ピエリスの旋律
『あんたの居場所じゃないから。』
記憶の片隅で息を潜めていた、宮永さんの言葉が目の前に浮かび上がる。
苦い、バレンタインデーの記憶。
あなたの言う通りなのかもしれない。
彼には頭が良くて将来が有望で、清楚で可憐な人がお似合い?
あーあ、私とは全然違う。
明日で2年生も終わって、この座席とはお別れしないといけない。
当たり前のように座っていた尾瀬くんの隣に、もうこうして座ることもなくなるんだ。
こんなにも悲しいなんて。
永遠の別れでも、なんでもないのにね。
***
「栞ちゃん、久しぶり」
倉田さんの髪は今日も眩しい。そのモデルのようなスタイルと、作り物のように整った顔も。
期末試験が終わると、あっという間に春休みがやってきた。
休みだと浮かれてはいられない。
4月のライブに向けて、考えなきゃいけないことは山ほどある。
倉田さんから、ライブの打ち合わせをするとのことで呼び出されたこの日、私はあるライブハウスに来ていた。

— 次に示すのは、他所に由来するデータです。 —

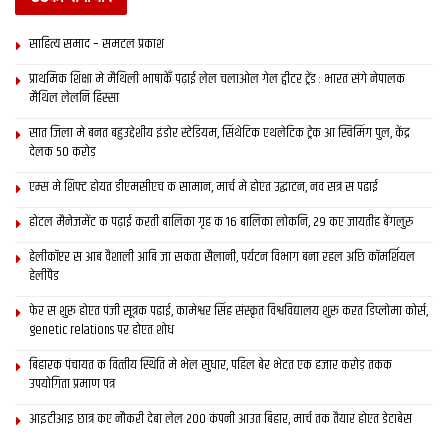
साहित्य समाद – समटल प्रकाश
प्राथमिक शि‍क्षा मे मैथि‍ली भाषाकेँ पढ़ाई लेल चलाओल गेल ट्वीटर ट्रेंड : भारत संगे नेपालक
मैथिल लेलनि हिस्सा
सात जिला मे बनत बहुउद्देशीय इंडोर स्‍टेडि‍यम, सिंथेटिक एथलेटिक ट्रेक आ स्विमिंग पुल, केंद्र
देलक 50 करोड़
एम्स मे शिफ्ट होयत डीएमसीएच क सामान, मार्च मे होएत उद्घाटन, नव सत्र स पढाई
होटल मैनेजमेंट क पढ़ाई करती बालिका गृह क 16 बालिका लोकनि, 29 कए जायतीह बेंगलुरु
हेलीकॉप्टर स आब वैशाली आबि जा सकता सैलानी, पर्यटन विभाग बना रहल अछि कॉमर्शियल
हेलीपैड
फेर स शुरू होएत पंजी सूत्रक पढाई, कामेश्वर सिंह संस्कृत विश्वविद्यालय शुरू करत डिप्लोमा कोर्स,
genetic relations पर होएत शोध
बिहारक पंचायत क वित्‍तीय स्थिति मे भेल सुधार, पहिल बेर भेटत एक हजार करोड़ तकक
उपयोगिता प्रमाण पत्र
आइटीआइ छात्र कए नौकरी देबा लेल 200 कंपनी आउत बिहार, मार्च तक तैयार होएत डेटाबेस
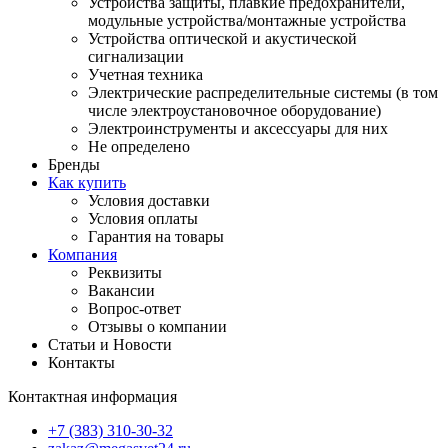
Устройства защиты, плавкие предохранители,
модульные устройства/монтажные устройства
Устройства оптической и акустической
сигнализации
Учетная техника
Электрические распределительные системы (в том
числе электроустановочное оборудование)
Электроинструменты и аксессуары для них
Не определено
Бренды
Как купить
Условия доставки
Условия оплаты
Гарантия на товары
Компания
Реквизиты
Вакансии
Вопрос-ответ
Отзывы о компании
Статьи и Новости
Контакты
Контактная информация
+7 (383) 310-30-32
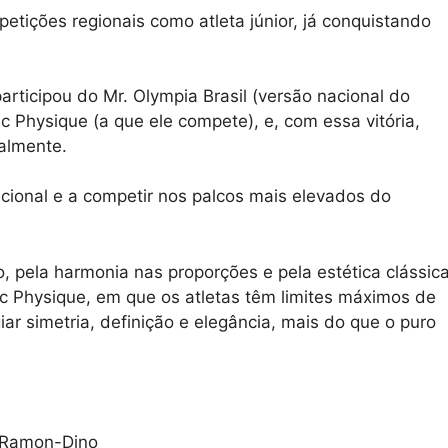
etições regionais como atleta júnior, já conquistando
rticipou do Mr. Olympia Brasil (versão nacional do
ic Physique (a que ele compete), e, com essa vitória,
nalmente.
nacional e a competir nos palcos mais elevados do
o, pela harmonia nas proporções e pela estética clássic
ic Physique, em que os atletas têm limites máximos de
iar simetria, definição e elegância, mais do que o puro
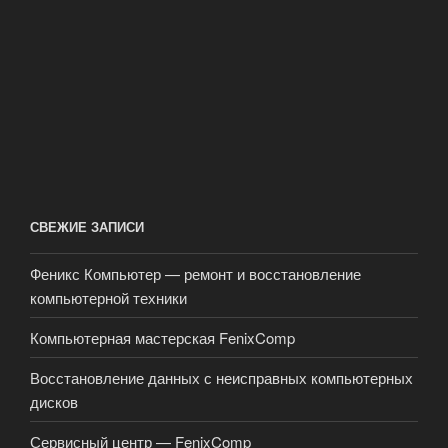
СВЕЖИЕ ЗАПИСИ
Феникс Компьютер — ремонт и восстановление
компьютерной техники
Компьютерная мастерская FenixComp
Восстановление данных с неисправных компьютерных
дисков
Сервисный центр — FenixComp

古着屋やカフェが多く並ぶ路地にあって、足を踏み入れるまでは小洒落たバーと見間違うような外観。
黒の外壁に、木で出来た大きな両開きの扉。
その外壁に浮かぶように掛けられた、そう大きくはない金属の看板には、“Live House CROSS”との文字があった。
扉をくぐると小さなエントランスがあって、壁には至る所にポスターが貼られていた。
バンドのライブ告知がほとんどで、よく見るとCDの宣伝ポスターまである。